Absolute Intensities Measurements in the ν4 + ν5 Band of 12C2H2: Analysis of Herman–Wallis Effects and Forbidden Transitions

Abstract

We measured absolute line intensities in two bands of 12C2H2 near 7.5 μm, namely the ν4 + ν5(Σ+u)–0(Σ+g) and ν4 + ν5(Δu)–0(Σ+g) bands, using Fourier transform spectroscopy with an accuracy estimated to be better than 2%. Using theoretical predictions from Watson [J. K. G. Watson, J. Mol. Spectrosc. 188, 78 (1998)], the observation of the forbidden ν4 + ν5(Δu)–0(Σ+g) band and the Herman–Wallis behavior exhibited by its rotational lines were studied quantitatively in terms of two types of interactions affecting the levels involved by the band: ℓ-type resonance and Coriolis interaction.
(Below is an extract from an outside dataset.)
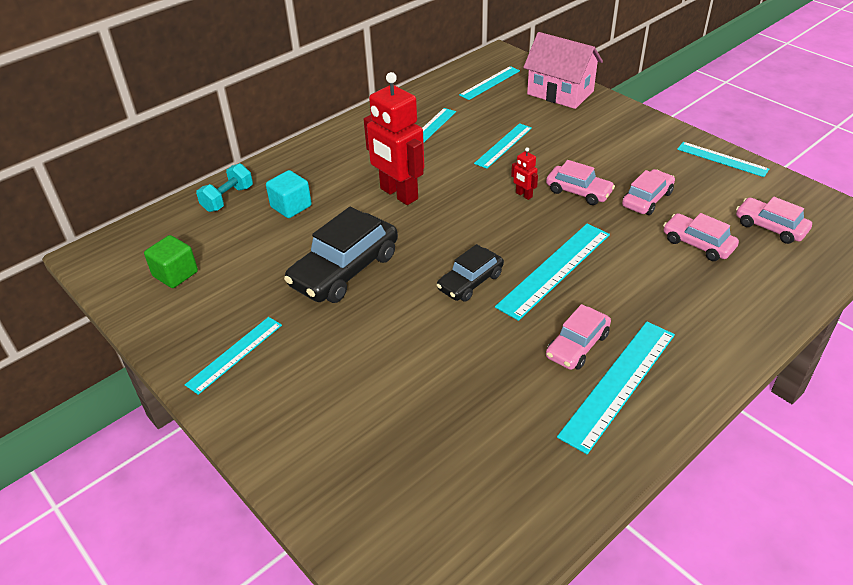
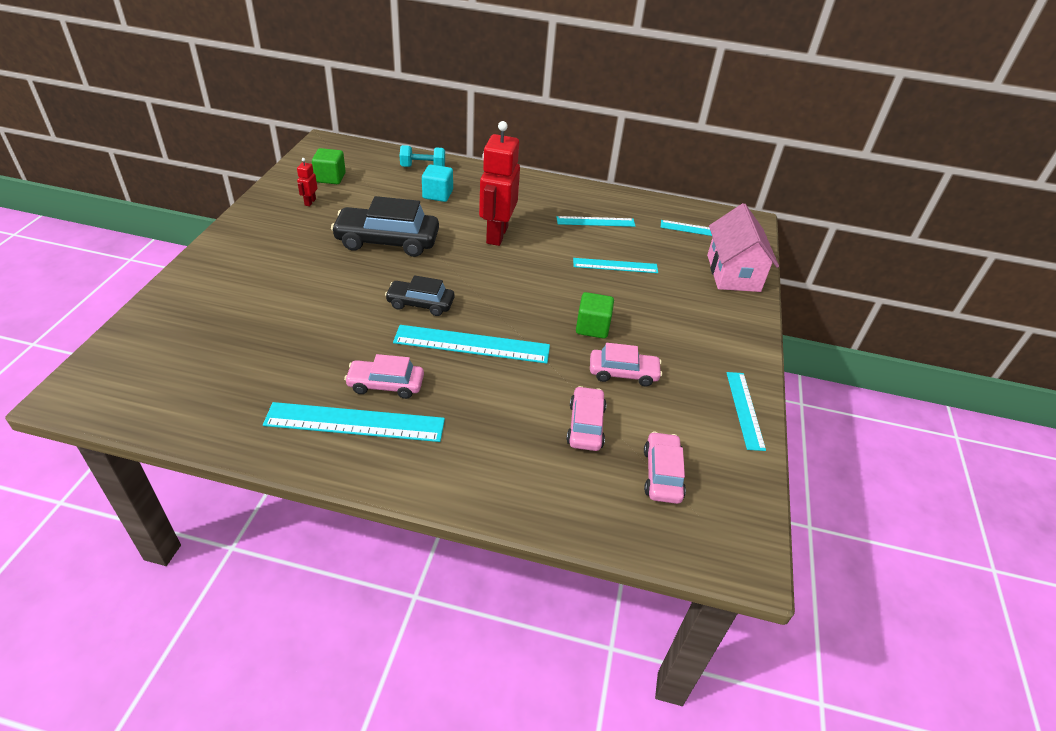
camera: 50 degrees right, 0 degrees up
turquoise ruler [185,317,282,395] -> none
red robot [511,147,538,200] -> red robot moved to [297,158,317,206]
pink car [546,160,615,205] -> green cube [576,292,614,339]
In the case of the ν4 + ν5(Σ+u)–0(Σ+g) band, the influence of ℓ-type resonance is also confirmed. We also attributed the intensity asymmetry observed between the R and P branches of that latter band to a Coriolis interaction with ℓ = 1 levels. We did not observe the ν4 + ν5(Σ−u)–0(Σ+g) band, consisting only of a Q branch, in agreement with Watson's prediction.